Write a critical breakdown and analysis of two card or board (depending on what you plan to implement) games that are considered for adaptation. Every team member should have experience with the games; preferably, they should have been played together.
Visual aids (diagrams, flow charts, screenshots, photographs, etc.) will be essential. The breakdown should address the following in a narrative (not outline) format:
- an overview of the games' rules, including the choices the player(s) make, outcomes of decisions (game mechanics)
- notable subsystems / patterns (feedback loops, for example; constituent rules)
- social interaction / rules (implicit rules)
- representations: information available to the player and how it is encoded in the game (game board, external representations (scoreboard?), head-up display)
- how rules are encoded in the system (as Juul notes, the laws of physics encode many of the rules of sports)

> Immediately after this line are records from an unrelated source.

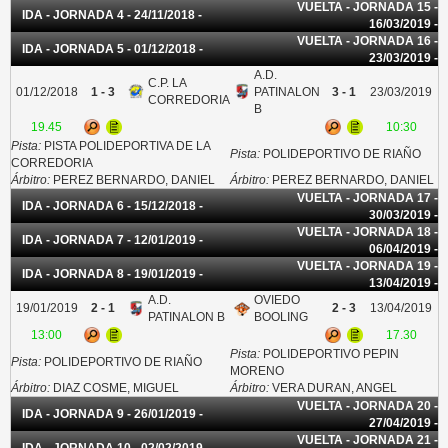
VUELTA - JORNADA 15 -
IDA - JORNADA 4 - 24/11/2018 -
16/03/2019 -
VUELTA - JORNADA 16 -
IDA - JORNADA 5 - 01/12/2018 -
23/03/2019 -
A.D.
C.P. LA
01/12/2018
1 - 3
PATINALON
3 - 1
23/03/2019
CORREDORIA
B
19.45
10:30
Pista:
PISTA POLIDEPORTIVA DE LA
Pista:
POLIDEPORTIVO DE RIAÑO
CORREDORIA
Árbitro:
PEREZ BERNARDO, DANIEL
Árbitro:
PEREZ BERNARDO, DANIEL
VUELTA - JORNADA 17 -
IDA - JORNADA 6 - 15/12/2018 -
30/03/2019 -
VUELTA - JORNADA 18 -
IDA - JORNADA 7 - 12/01/2019 -
06/04/2019 -
VUELTA - JORNADA 19 -
IDA - JORNADA 8 - 19/01/2019 -
13/04/2019 -
A.D.
OVIEDO
19/01/2019
2 - 1
2 - 3
13/04/2019
PATINALON B
BOOLING
13:00
17.30
Pista:
POLIDEPORTIVO PEPIN
Pista:
POLIDEPORTIVO DE RIAÑO
MORENO
Árbitro:
DIAZ COSME, MIGUEL
Árbitro:
VERA DURAN, ANGEL
VUELTA - JORNADA 20 -
IDA - JORNADA 9 - 26/01/2019 -
27/04/2019 -
VUELTA - JORNADA 21 -
IDA - JORNADA 10 - 02/02/2019 -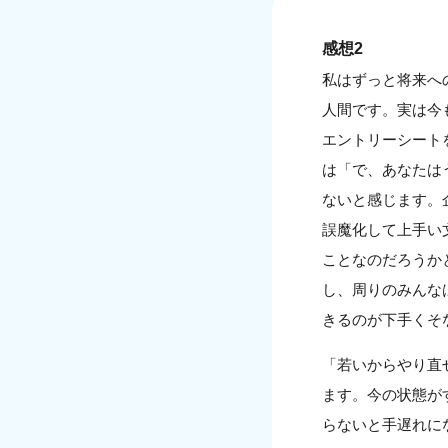
感想2
私はずっと将来へ
人間です。実は今
エントリーシート
は「で、あなたは
ないと感じます。
誤魔化して上手い
ことなのだろうか
し、周りのみんな
きるのが下手くそ
「若いからやり直
ます。今の状態が
らないと手遅れに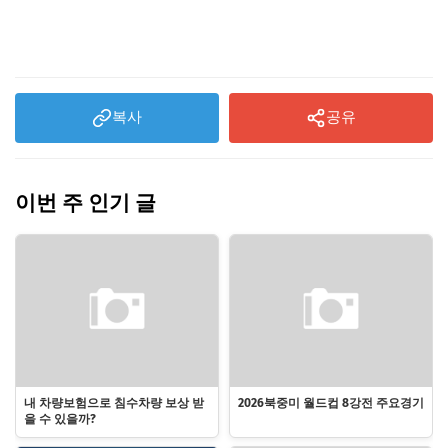
복사
공유
이번 주 인기 글
내 차량보험으로 침수차량 보상 받
2026북중미 월드컵 8강전 주요경기
을 수 있을까?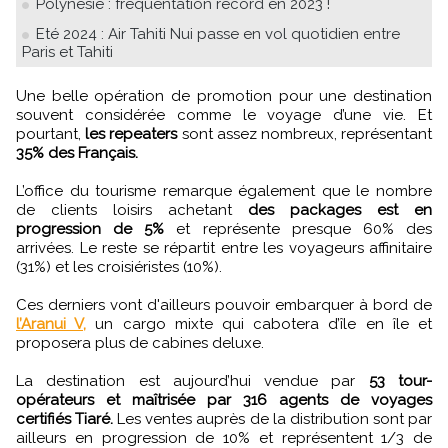
Polynésie : fréquentation record en 2023 !
Eté 2024 : Air Tahiti Nui passe en vol quotidien entre
Paris et Tahiti
Une belle opération de promotion pour une destination
souvent considérée comme le voyage d’une vie. Et
pourtant,
les repeaters
sont assez nombreux, représentant
35% des Français.
L’office du tourisme remarque également que le nombre
de clients loisirs achetant
des packages est en
progression de 5%
et représente presque 60% des
arrivées. Le reste se répartit entre les voyageurs affinitaire
(31%) et les croisiéristes (10%).
Ces derniers vont d'ailleurs pouvoir embarquer à bord de
l’Aranui V,
un cargo mixte qui cabotera d’île en île et
proposera plus de cabines deluxe.
La destination est aujourd’hui vendue par
53 tour-
opérateurs et maîtrisée par 316 agents de voyages
certifiés Tiaré.
Les ventes auprès de la distribution sont par
ailleurs en progression de 10% et représentent 1/3 de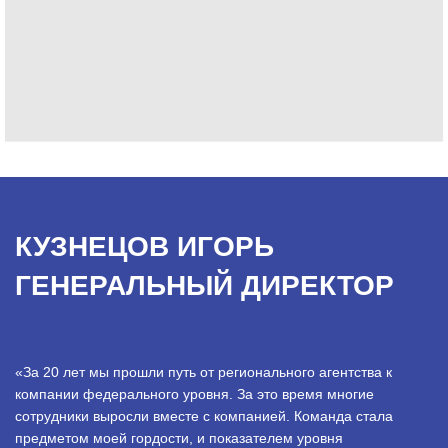
КУЗНЕЦОВ ИГОРЬ
ГЕНЕРАЛЬНЫЙ ДИРЕКТОР
«За 20 лет мы прошли путь от регионального агентства к
компании федерального уровня. За это время многие
сотрудники выросли вместе с компанией. Команда стала
предметом моей гордости, и показателем уровня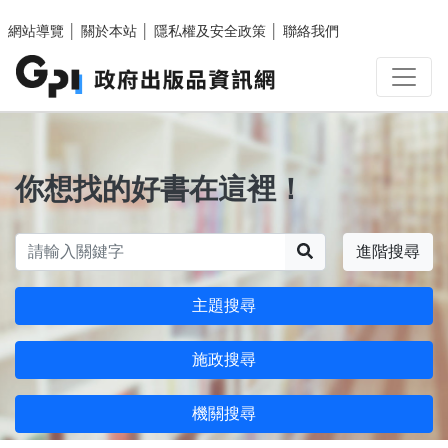
跳至主要內容區塊
網站導覽
│
關於本站
│
隱私權及安全政策
│
聯絡我們
你想找的好書在這裡！
搜尋
進階搜尋
主題搜尋
施政搜尋
機關搜尋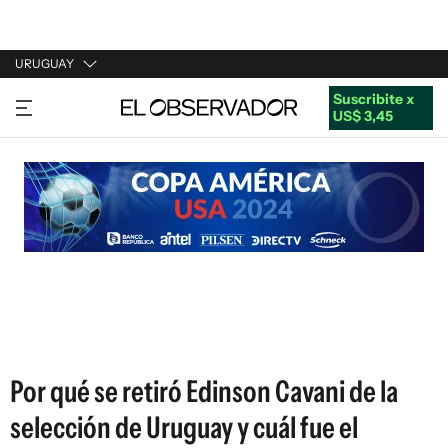
URUGUAY
Suscribite x
URUGUAY
US$ 3,45
ARGENTINA
ESPAÑA
ESTADOS UNIDOS
Por qué se retiró Edinson Cavani de la
selección de Uruguay y cuál fue el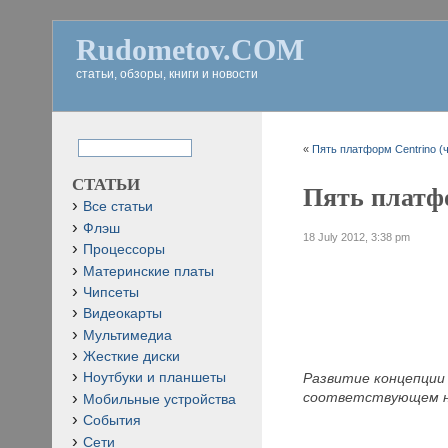
Rudometov.COM
статьи, обзоры, книги и новости
«
Пять платформ Centrino (ч
СТАТЬИ
Пять платфо
Все статьи
Флэш
18 July 2012, 3:38 pm
Процессоры
Материнские платы
Чипсеты
Видеокарты
Мультимедиа
Жесткие диски
Развитие концепции 
Ноутбуки и планшеты
соответствующем н
Мобильные устройства
События
Сети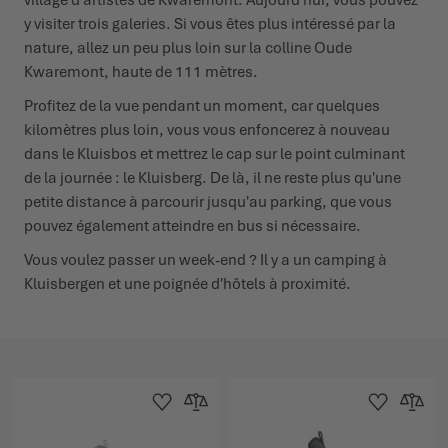
y visiter trois galeries. Si vous êtes plus intéressé par la
nature, allez un peu plus loin sur la colline Oude
Kwaremont, haute de 111 mètres.
Profitez de la vue pendant un moment, car quelques
kilomètres plus loin, vous vous enfoncerez à nouveau
dans le Kluisbos et mettrez le cap sur le point culminant
de la journée : le Kluisberg. De là, il ne reste plus qu'une
petite distance à parcourir jusqu'au parking, que vous
pouvez également atteindre en bus si nécessaire.
Vous voulez passer un week-end ? Il y a un camping à
Kluisbergen et une poignée d'hôtels à proximité.
Ajouter à la liste d'achats
Ajouter au comparateur
Ajouter à la lis
Ajouter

Lightweight Prototype (addendum)
- Your lightweight prototype must include game mechanics; it is insufficient to present only interface design.
Project Plan (addendum)
- In your project plan, reflect on your game analysis and discuss it. Your project plan should address the following questions:
- How did what you learned from the game analysis inform your game design?
- What game design elements (from the literature) are you employing? Justify your decisions.